Indwelling Pleural Catheter Is as Effective as Talc Pleurodesis Via Chest Tube in Relieving Dyspnea in Patients with Malignant Pleural Effusion
Clinical question: Is indwelling pleural catheter (IPC) as effective as chest tube and talc pleurodesis (talc) in improving dyspnea from malignant pleural effusion in patients who had no previous pleurodesis?
Background: Despite guidelines recommending chest tube insertion with pleurodesis as a first-line treatment for symptom palliation from malignant pleural effusion, there has been no randomized trial comparing indwelling pleural catheter with chest tube and talc pleurodesis.
Study design: Open-label, randomized controlled trial.
Setting: Seven hospitals in the United Kingdom.
Synopsis: One hundred six patients with malignant pleural effusion were randomized to undergo either IPC or talc treatment, and their daily mean dyspnea was measured. There was a clinically significant improvement of dyspnea in both IPC and talc groups over the first 42 days of the trial, without any significant difference in dyspnea between the two groups. After six months, researchers found a clinically significant decrease in dyspnea in the IPC group compared with the talc group. Chest pain and global quality of life were improved and were similar in both groups throughout the trial period. Length of hospital stay was significantly shorter in the IPC group compared with the talc group, but more patients in the IPC group experienced adverse events.
Bottom line: Indwelling pleural catheter is as effective as talc pleurodesis in reliving dyspnea from malignant pleural effusion; however, IPC is associated with increased adverse events despite shorter length of hospital stay.
Citation: Davies HE, Mishra EK, Kahan BC, et al. Effect of an indwelling pleural catheter vs. chest tube and talc pleurodesis for relieving dyspnea in patients with malignant pleural effusion: the TIME2 randomized controlled trial. JAMA. 2012;307(22):2383-2389.
Early Surgery Better than Conventional Treatment in High-Risk Native-Valve Endocarditis
Clinical question: Is early cardiac surgery better than conventional treatment for patients with left-sided, native-valve, infective endocarditis?
Background: Although guidelines strongly recommend early surgery for patients with infective endocarditis and congestive heart failure, the timing of surgery for patients with large vegetations and high risk of embolism without heart failure symptoms remains controversial.
Study design: Prospective, randomized trial.
Setting: Two medical centers in South Korea.

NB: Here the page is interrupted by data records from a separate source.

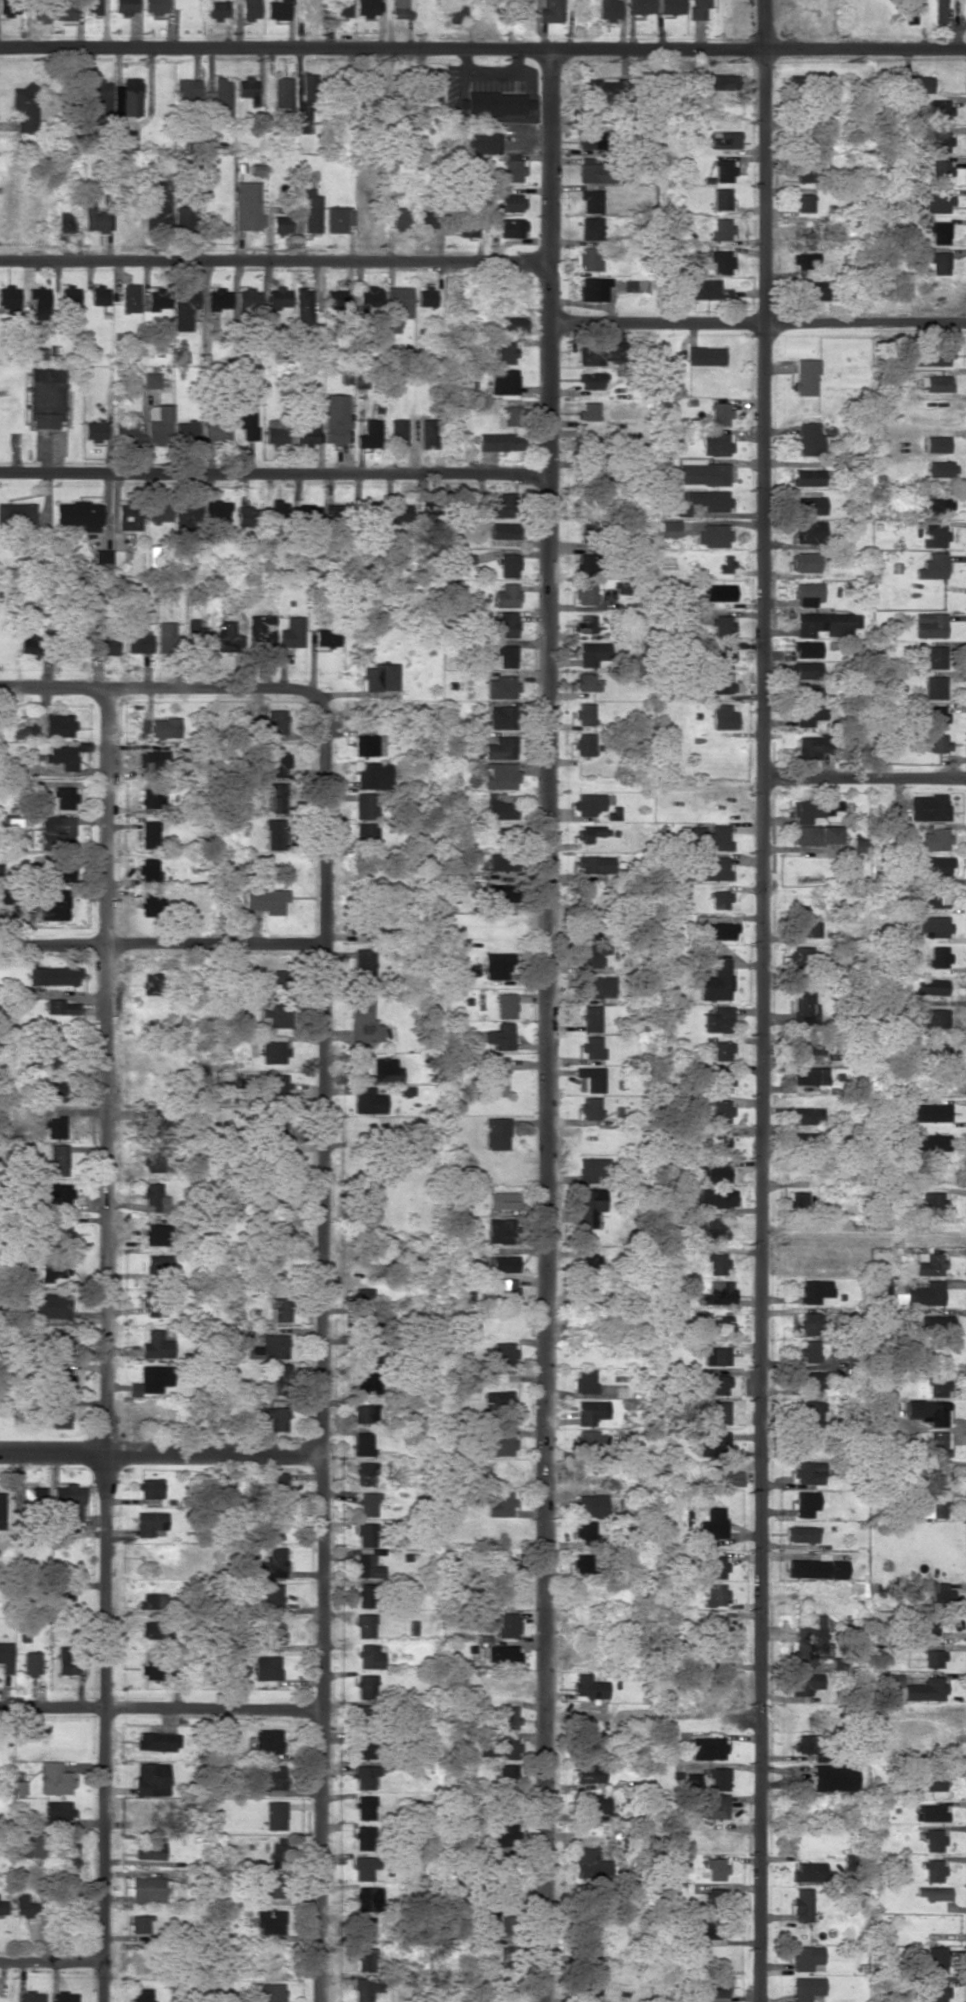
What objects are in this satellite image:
building: (92, 6)
building: (125, 6)
building: (155, 6)
building: (639, 6)
building: (671, 6)
building: (342, 7)
building: (366, 7)
building: (7, 8)
building: (398, 8)
building: (699, 8)
building: (250, 9)
building: (277, 9)
building: (608, 9)
building: (215, 10)
building: (64, 11)
building: (455, 11)
building: (550, 11)
building: (911, 11)
building: (940, 11)
road: (483, 51)
building: (716, 81)
building: (920, 83)
building: (430, 86)
building: (308, 87)
building: (245, 88)
building: (186, 89)
building: (281, 93)
building: (397, 94)
building: (804, 94)
building: (126, 96)
building: (218, 98)
building: (494, 103)
building: (23, 108)
building: (939, 110)
building: (587, 138)
building: (724, 139)
building: (478, 141)
building: (937, 141)
road: (549, 158)
road: (765, 162)
building: (511, 168)
building: (803, 169)
building: (723, 170)
building: (941, 171)
building: (593, 173)
building: (721, 199)
building: (590, 200)
building: (156, 201)
building: (509, 202)
building: (803, 202)
building: (937, 203)
building: (247, 206)
building: (309, 208)
building: (95, 216)
building: (183, 218)
building: (338, 218)
building: (397, 218)
building: (424, 218)
building: (65, 221)
building: (280, 224)
building: (466, 227)
building: (511, 227)
building: (591, 228)
building: (720, 229)
building: (808, 230)
building: (939, 232)
building: (588, 258)
building: (804, 259)
building: (720, 261)
building: (939, 262)
road: (274, 265)
building: (593, 288)
building: (706, 289)
building: (817, 289)
road: (550, 293)
building: (939, 293)
building: (69, 295)
building: (99, 295)
building: (368, 295)
building: (425, 296)
building: (130, 297)
building: (278, 297)
building: (218, 298)
building: (335, 298)
building: (9, 299)
building: (156, 299)
building: (248, 300)
building: (398, 300)
building: (36, 304)
building: (302, 305)
building: (184, 308)
building: (512, 323)
road: (658, 323)
road: (865, 324)
building: (505, 352)
building: (599, 352)
building: (705, 355)
building: (805, 376)
building: (151, 379)
building: (592, 380)
building: (503, 381)
building: (937, 383)
building: (45, 397)
building: (588, 411)
building: (510, 412)
building: (719, 413)
building: (335, 418)
building: (247, 420)
building: (156, 423)
building: (124, 427)
building: (94, 430)
building: (185, 430)
building: (216, 430)
building: (275, 430)
building: (397, 431)
building: (306, 432)
building: (428, 433)
building: (369, 434)
building: (809, 438)
building: (499, 441)
building: (589, 442)
building: (715, 443)
building: (937, 443)
building: (940, 468)
building: (701, 472)
road: (274, 476)
building: (808, 477)
building: (709, 500)
building: (502, 505)
building: (808, 505)
building: (936, 506)
building: (682, 509)
building: (425, 511)
building: (155, 512)
building: (215, 512)
building: (399, 512)
building: (16, 513)
building: (335, 513)
building: (78, 514)
building: (184, 515)
building: (244, 515)
building: (278, 515)
building: (307, 515)
building: (127, 516)
building: (587, 527)
building: (668, 528)
building: (504, 530)
building: (805, 531)
building: (712, 534)
building: (933, 536)
building: (100, 555)
building: (803, 562)
road: (329, 564)
building: (508, 564)
building: (586, 564)
building: (725, 564)
building: (931, 566)
building: (585, 592)
building: (718, 592)
building: (807, 593)
building: (506, 595)
building: (585, 623)
building: (821, 623)
building: (505, 624)
building: (929, 625)
building: (722, 626)
building: (260, 631)
building: (292, 632)
building: (137, 633)
building: (226, 633)
building: (197, 636)
building: (165, 637)
building: (326, 637)
building: (30, 641)
building: (104, 643)
building: (807, 649)
building: (592, 653)
building: (506, 655)
building: (930, 655)
building: (721, 656)
building: (807, 670)
building: (379, 677)
building: (586, 682)
building: (714, 683)
road: (52, 685)
building: (501, 687)
building: (934, 687)
building: (808, 691)
building: (584, 713)
building: (808, 713)
building: (722, 716)
building: (502, 717)
building: (935, 717)
building: (273, 722)
building: (57, 725)
building: (163, 727)
building: (25, 731)
building: (843, 738)
building: (938, 742)
building: (368, 744)
building: (584, 744)
building: (812, 746)
building: (501, 747)
building: (60, 756)
building: (151, 760)
building: (272, 763)
building: (372, 775)
building: (500, 775)
road: (866, 778)
building: (63, 797)
building: (151, 797)
building: (275, 797)
building: (588, 803)
building: (366, 805)
building: (496, 805)
building: (928, 807)
building: (814, 809)
building: (612, 814)
building: (9, 824)
building: (56, 830)
building: (589, 832)
building: (148, 834)
building: (274, 834)
building: (817, 834)
building: (366, 835)
building: (707, 837)
building: (934, 839)
building: (861, 844)
building: (498, 861)
building: (591, 863)
building: (936, 865)
building: (0, 867)
building: (709, 868)
building: (148, 869)
building: (56, 871)
building: (500, 892)
building: (4, 896)
building: (936, 896)
building: (720, 899)
building: (265, 900)
building: (53, 904)
building: (149, 905)
building: (934, 925)
building: (591, 926)
building: (805, 926)
building: (715, 928)
road: (161, 948)
building: (593, 954)
building: (800, 956)
building: (937, 956)
building: (497, 965)
building: (362, 966)
building: (52, 975)
building: (279, 980)
building: (715, 982)
building: (929, 986)
building: (598, 987)
building: (802, 1004)
building: (505, 1005)
building: (59, 1006)
building: (274, 1014)
building: (924, 1017)
building: (591, 1018)
building: (716, 1019)
building: (363, 1020)
building: (500, 1036)
building: (591, 1046)
building: (806, 1046)
building: (721, 1050)
building: (272, 1051)
building: (46, 1052)
building: (938, 1052)
building: (379, 1070)
building: (495, 1075)
building: (809, 1075)
building: (590, 1078)
building: (718, 1080)
building: (272, 1083)
building: (50, 1090)
building: (367, 1100)
building: (590, 1107)
building: (720, 1110)
building: (929, 1112)
building: (806, 1115)
building: (153, 1124)
building: (495, 1133)
building: (717, 1141)
building: (805, 1142)
building: (928, 1142)
building: (152, 1158)
building: (58, 1160)
road: (546, 1161)
road: (763, 1163)
building: (592, 1169)
building: (713, 1172)
building: (55, 1193)
building: (153, 1197)
building: (715, 1197)
building: (502, 1200)
building: (797, 1200)
building: (933, 1202)
building: (590, 1206)
building: (704, 1227)
building: (500, 1230)
building: (155, 1234)
road: (864, 1234)
building: (57, 1235)
road: (323, 1239)
building: (586, 1255)
building: (156, 1261)
building: (716, 1262)
building: (501, 1263)
building: (929, 1263)
building: (52, 1268)
building: (814, 1290)
building: (502, 1291)
building: (716, 1293)
building: (926, 1293)
building: (363, 1295)
building: (49, 1305)
building: (281, 1309)
building: (720, 1323)
building: (809, 1323)
building: (937, 1324)
building: (58, 1341)
road: (107, 1343)
building: (155, 1345)
building: (273, 1345)
building: (504, 1351)
building: (809, 1351)
building: (370, 1353)
building: (717, 1355)
building: (57, 1378)
building: (154, 1378)
building: (814, 1380)
building: (274, 1381)
building: (585, 1381)
building: (365, 1382)
building: (715, 1384)
building: (937, 1385)
building: (498, 1400)
building: (714, 1410)
building: (926, 1410)
building: (592, 1411)
building: (810, 1411)
building: (364, 1413)
building: (59, 1416)
building: (275, 1418)
building: (590, 1441)
building: (363, 1443)
building: (937, 1443)
building: (496, 1444)
building: (714, 1444)
road: (161, 1455)
building: (366, 1467)
building: (808, 1472)
building: (936, 1475)
building: (730, 1477)
building: (277, 1484)
building: (150, 1488)
building: (69, 1501)
building: (805, 1503)
building: (368, 1504)
building: (500, 1504)
building: (591, 1505)
building: (934, 1505)
building: (1, 1511)
building: (149, 1523)
building: (712, 1523)
building: (273, 1525)
building: (584, 1532)
building: (801, 1533)
building: (366, 1534)
building: (581, 1563)
building: (271, 1564)
building: (367, 1564)
building: (503, 1565)
building: (712, 1566)
building: (817, 1567)
building: (715, 1594)
building: (938, 1594)
building: (272, 1595)
building: (365, 1595)
building: (154, 1610)
building: (593, 1611)
building: (713, 1623)
building: (365, 1625)
building: (928, 1626)
building: (269, 1631)
building: (810, 1642)
building: (369, 1655)
building: (504, 1655)
building: (5, 1657)
building: (933, 1657)
building: (66, 1659)
building: (30, 1663)
building: (266, 1667)
building: (149, 1669)
building: (890, 1680)
building: (804, 1683)
building: (365, 1685)
building: (587, 1686)
building: (924, 1689)
road: (162, 1708)
building: (362, 1710)
building: (507, 1716)
road: (927, 1716)
building: (267, 1740)
building: (157, 1741)
building: (802, 1743)
building: (365, 1746)
building: (504, 1748)
building: (590, 1748)
building: (707, 1748)
building: (505, 1773)
building: (588, 1773)
building: (364, 1776)
building: (272, 1777)
building: (833, 1777)
building: (55, 1778)
building: (151, 1779)
building: (718, 1779)
building: (933, 1781)
building: (507, 1804)
building: (594, 1804)
building: (715, 1805)
building: (365, 1807)
building: (58, 1809)
building: (931, 1812)
building: (275, 1815)
building: (504, 1834)
building: (363, 1837)
building: (932, 1840)
building: (23, 1846)
building: (149, 1849)
building: (277, 1852)
building: (71, 1856)
building: (591, 1861)
building: (506, 1862)
building: (364, 1868)
building: (715, 1868)
building: (932, 1870)
building: (808, 1871)
building: (275, 1885)
building: (147, 1890)
building: (931, 1893)
building: (367, 1898)
building: (714, 1901)
building: (802, 1904)
building: (25, 1906)
building: (2, 1907)
building: (269, 1921)
building: (141, 1923)
building: (503, 1923)
building: (364, 1928)
building: (710, 1928)
building: (587, 1942)
building: (504, 1955)
building: (806, 1958)
building: (366, 1959)
building: (932, 1960)
road: (52, 1961)
building: (591, 1985)
building: (365, 1988)
building: (806, 1988)
building: (933, 1990)
building: (712, 1991)
building: (142, 1995)
building: (31, 1996)
building: (64, 1996)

Synopsis: Seventy-six patients with left-sided, native-valve, infective endocarditis with a high risk of embolism (defined as vegetation with a diameter greater than 10 mm or severe mitral or aortic valve disease) were randomized to undergo early surgery (within 48 hours of enrollment) or conventional treatment (antibiotic therapy and surgery only if complications required urgent surgery). The primary outcome of composite in-hospital death or
clinical embolic events within six weeks of the trial occurred in only one patient in the early surgery group, compared with nine patients in the conventional group (hazard ratio 0.10, 95% CI, 0.01-0.82, P=0.03).
There was no difference in all-cause mortality at six months between the two groups, but the rate of composite endpoint of death from any cause, embolic events, or recurrence of infective endocarditis at six months was significantly lower in the early surgery group compared with the conventional group.
Bottom line: Early cardiac surgery for patients with left-sided, native-valve infective endocarditis with a high risk of embolism significantly improved the composite outcome of all-cause mortality, embolic events, or recurrence of endocarditis compared with the conventional therapy.
Citation: Kang DH, Kim YJ, Kim SH, et al. Early surgery versus conventional treatment for infective endocarditis. N Engl J Med. 2012;366(26):2466-2473.